No começo do mundo, os animais estão famintos e um a um são enviados para falar, conforme a versão, com Deus/ o rei leão/ uma velha feiticeira para perguntar como se chama a árvore/ a fruta que só poderá ser comida por quem souber seu nome. Todos fracassam porque são distraídos no caminho de volta por acidentes variados – um buraco no caminho/ um abutre -, que os fazem esquecer o nome da fruta. O jabuti, tocando na flauta a melodia do nome que não para de repetir, consegue o que todos queriam.
Esse conto nos permite continuar perguntando:
Qual a fruta que procuramos como contadores de histórias? Esta fruta tem um nome ou vários?
Existiria um “fio vermelho” fundador e unificador de toda essa diversidade das tradições orais brasileiras? A repetição do ritmo do nome da fruta pode nos dar uma pista para nossas perguntas?
Existe uma voz que caracteriza de algum modo os contadores brasileiros distinguindo-os dos estrangeiros?
Durante a História do Brasil houve e há até hoje muitos abutres ao longo da colonização que nos foram impingidos para nos confundir, para nos calar e fazer-nos esquecer nossas próprias vozes.
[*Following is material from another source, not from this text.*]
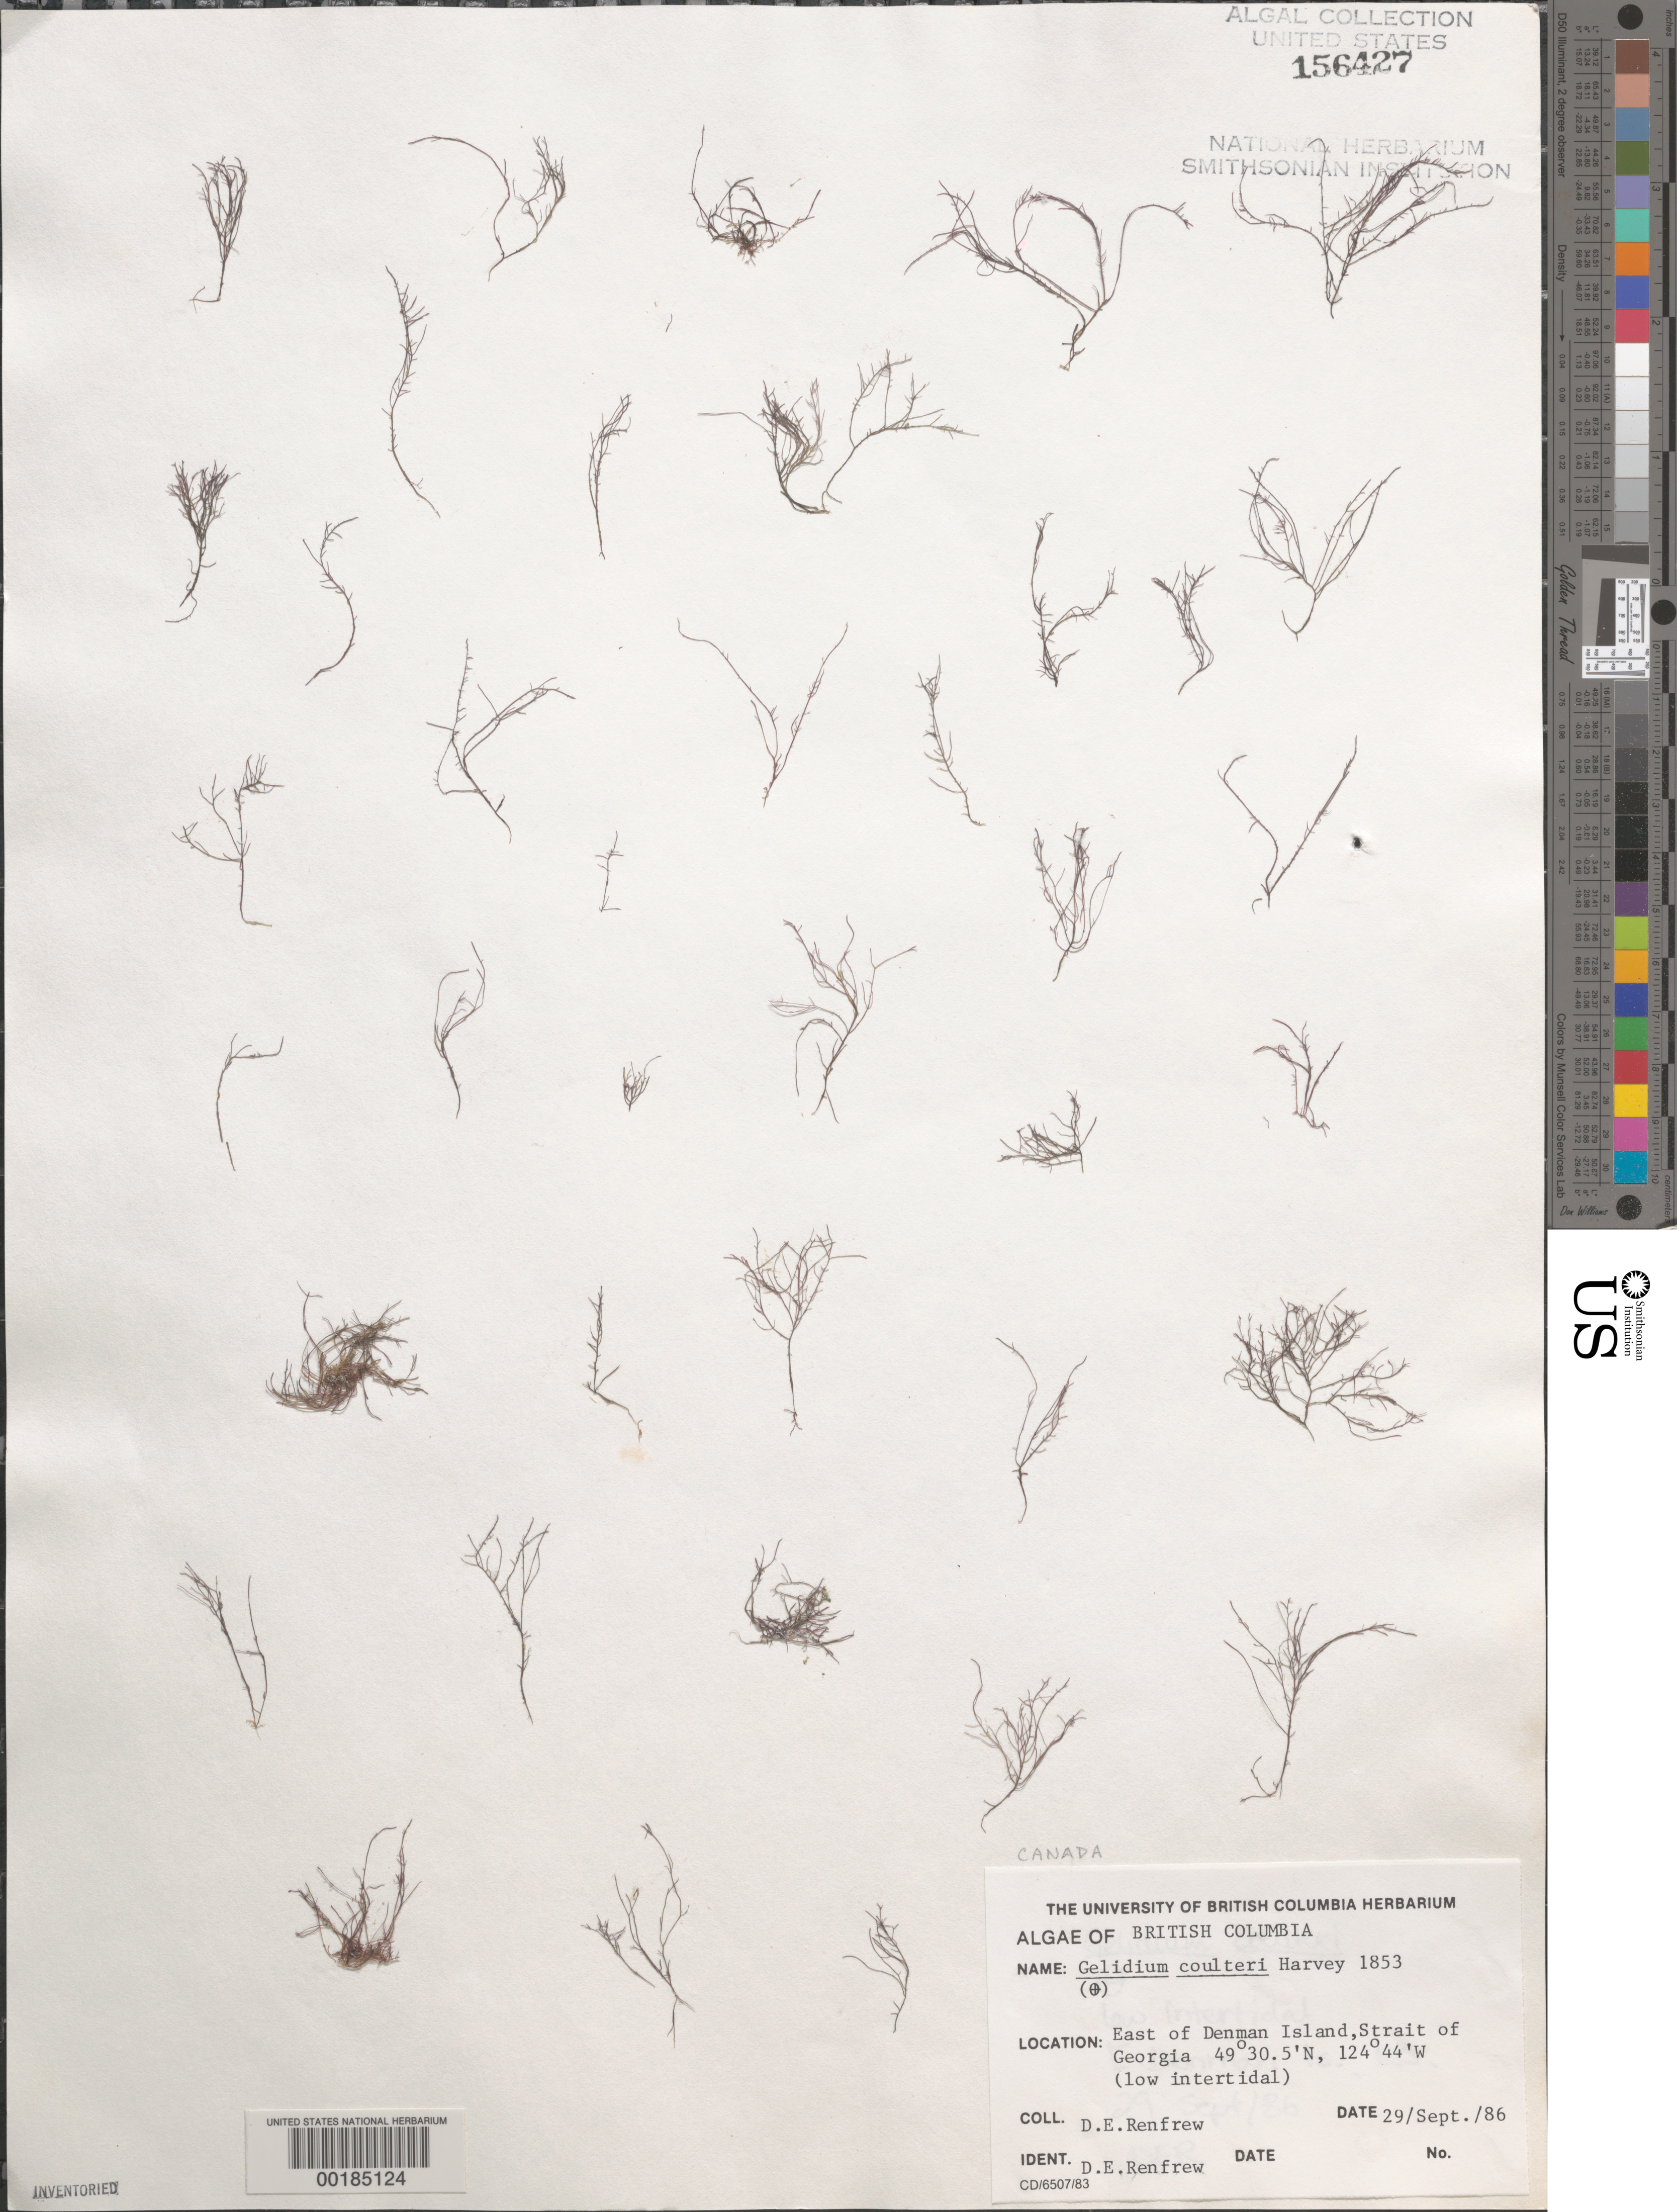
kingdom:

Para saber tocar nossas flautas é preciso percorrer um longo caminho de pesquisa e reconhecimento dessa árvore aparentemente(?) inacessível. É preciso buscar nossos folcloristas e outros autores que estudaram e estudam essa árvore das oralidades brasileiras, com suas raízes indígenas ancestrais, com seu tronco mestiço se transformando em inúmeros ramos, folhas, flores e diversas frutas das nossas culturas orais.
Autores que desvendaram repertórios riquíssimos de literaturas de cordel, romances, xácaras e contos populares, cantos de trabalho, brincadeiras das crianças, autos e liturgias sincréticas, constituindo uma infinidade de palavras dançadas, cantadas, dramatizadas e arranjadas em verso e prosa, presentes na vida cotidiana e nas festas populares, muitas vivas até hoje.
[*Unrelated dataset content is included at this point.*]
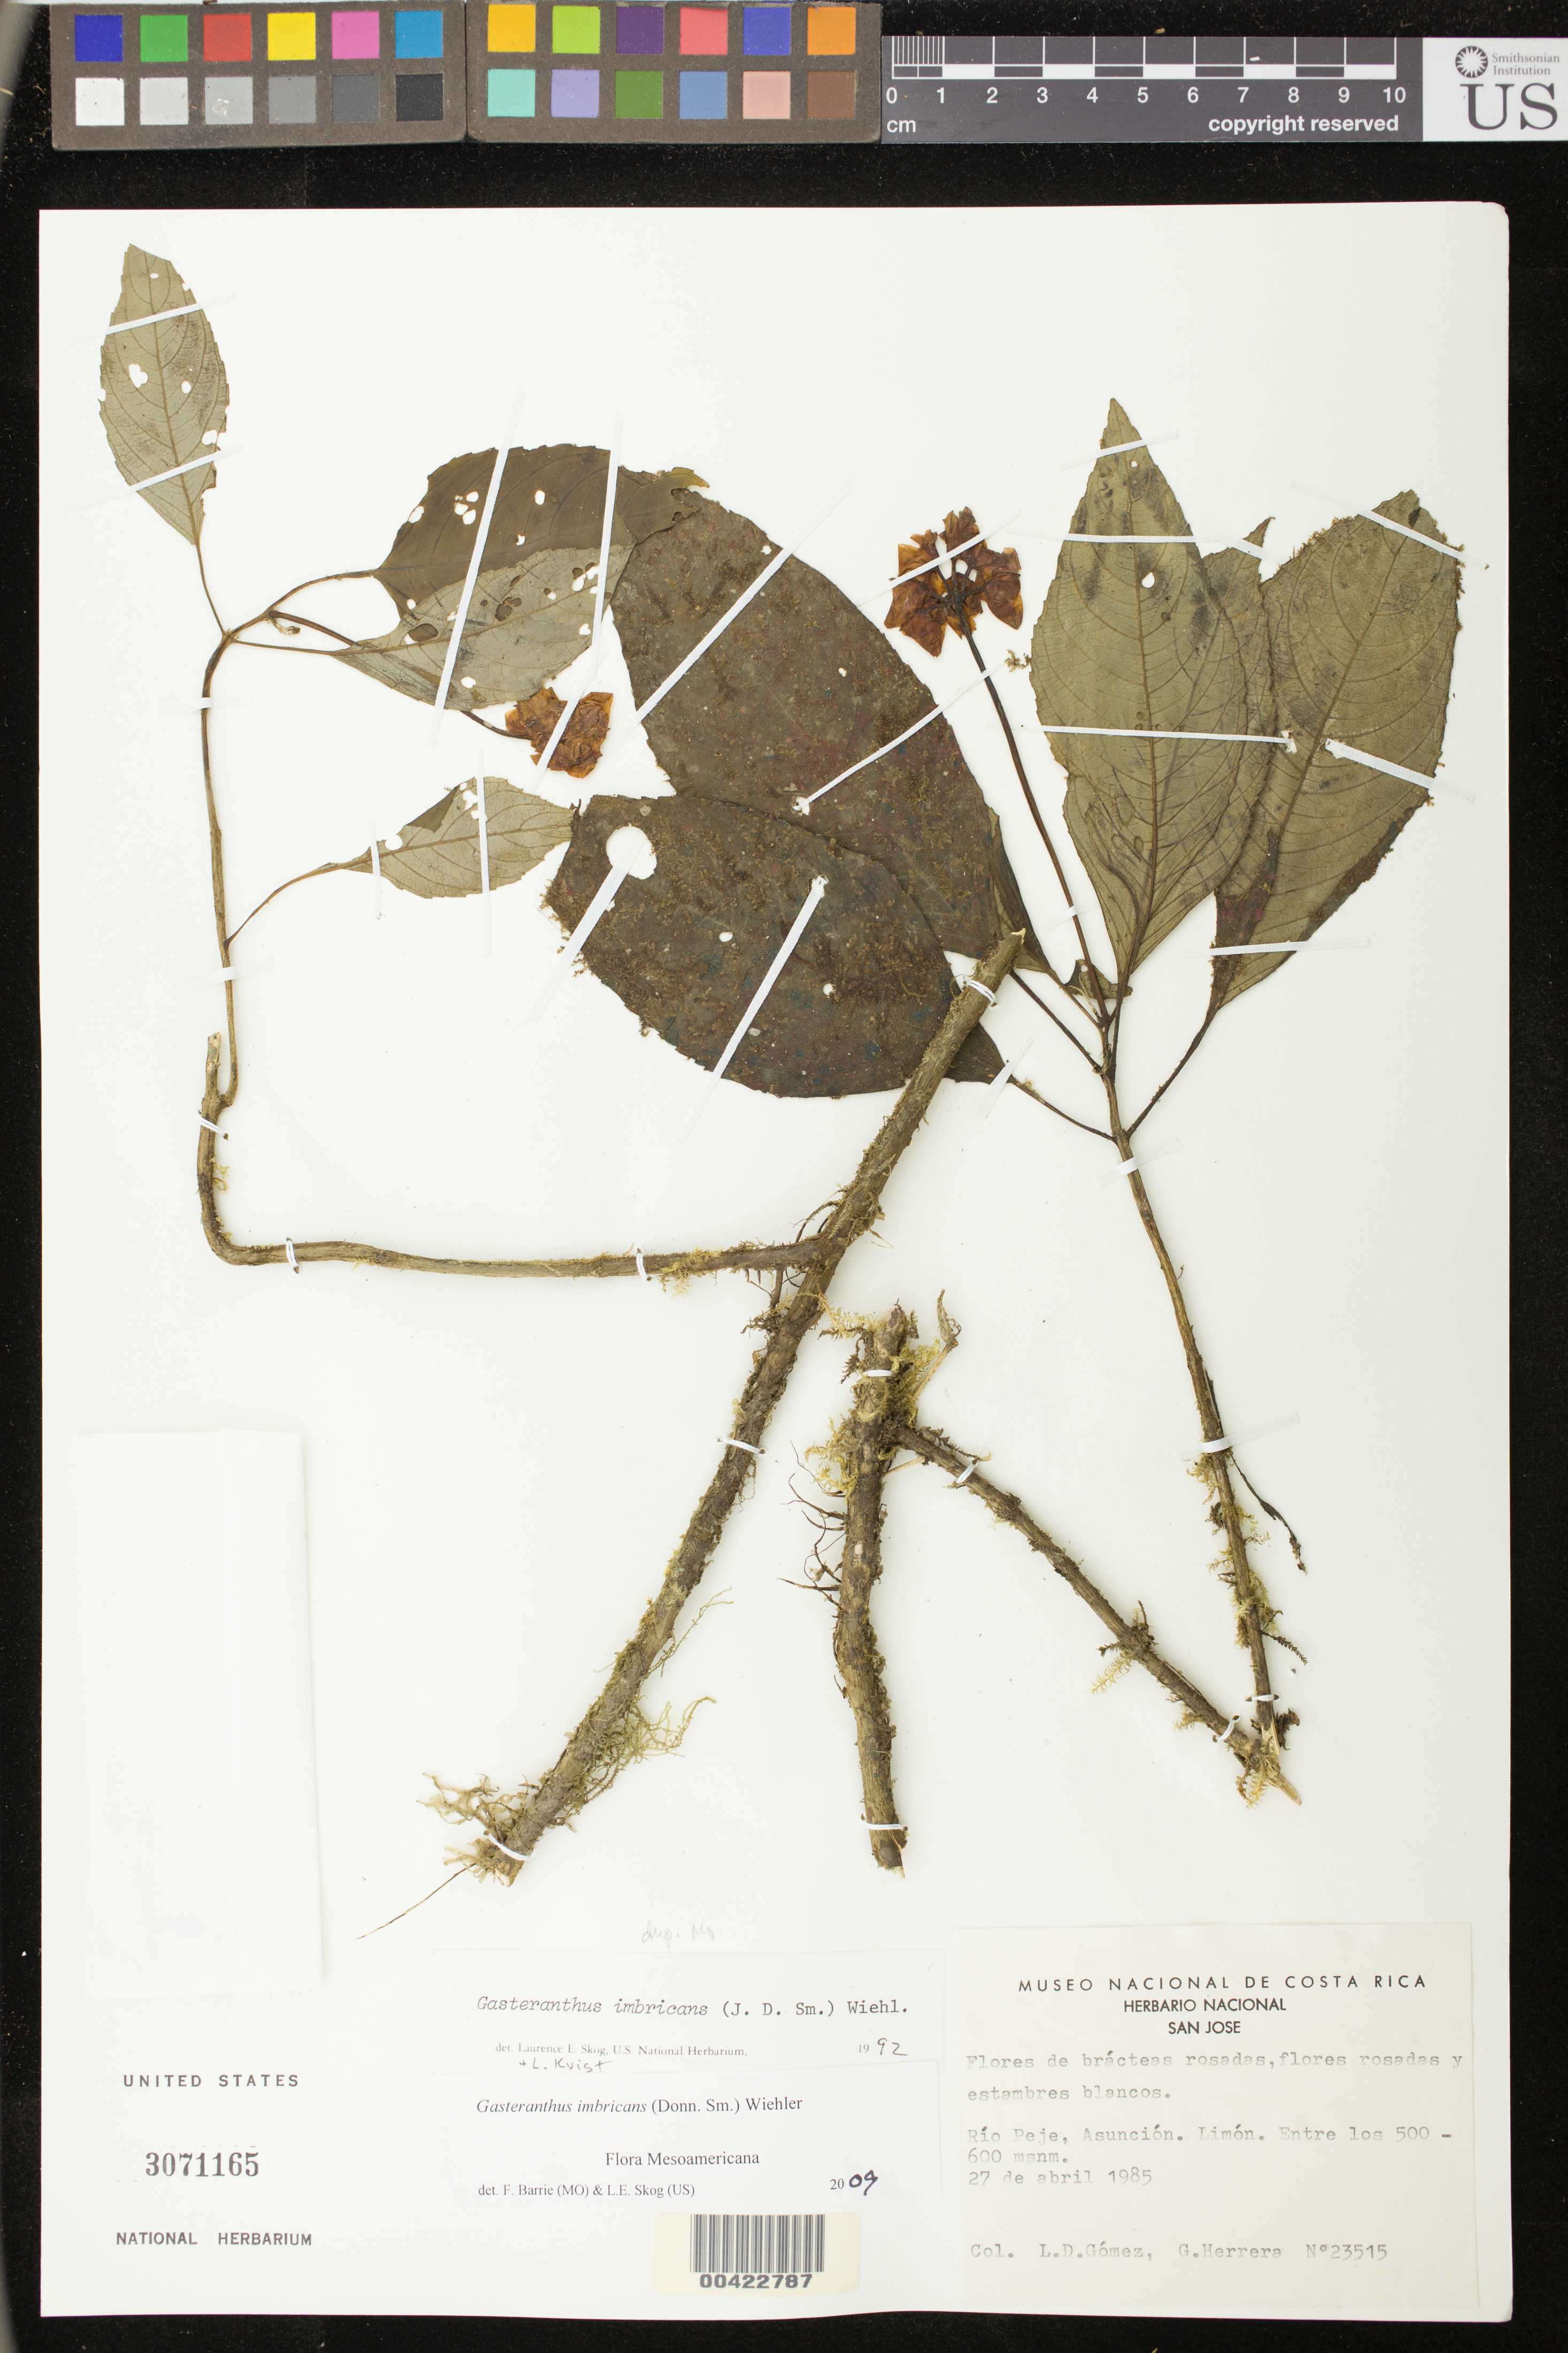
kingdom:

Gente, sem ao menos nos interrogarmos sobre os significados desses tesouros, como poderemos contar histórias com um mínimo de retidão de pertencimento?
De que lugar podemos caminhar na direção de outras formas de culturas tradicionais, como as que povoam os países hispânicos nossos vizinhos? Que como nós, também foram assolados por tantos abutres que os obrigam, entre muitas outras coisas, a falar escondido suas línguas nativas?
Nessa edição, o Boca do Céu enfrenta um desafio gigante e apresenta um propósito ambicioso. Nossas comunicações seguem telificadas – quem aguenta hoje assistir mais uma live? – e, ao mesmo tempo, queremos pensar na metade cheia da garrafa, buscando nos dedicar a um sonho antigo: preparar-nos para bater à porta dos nossos “hermanos” (o que desejamos fazer no nosso próximo Encontro presencial) e, entre uma dança, um canto e uma história trocadas entre nossas tradições orais, nos perguntarmos: o que temos em comum e o que nos distingue?
A preparação/ programação desta semana de agora consiste em apresentarmos movimentos que nos permitam perceber características de tradições orais brasileiras e nos aproximarmos de contextos que as geraram em diversos âmbitos de realidade, com suas tragédias e suas belezas.
Por isso, convidamos estudiosos e estudiosas de refinada alma artística para nos contar sobre suas pesquisas, para que a gente possa admirar as constelações de imagens poéticas e conceituais que se descortinarão diante de nossos olhos um tanto ignorantes, por meio da maestria de suas conversas eloquentes, velas acesas nos caminhos da escuridão do mundo.
Bem-vindos e bem-vindas ao Boca do Céu.
(*)djeli- griot na denominação europeia.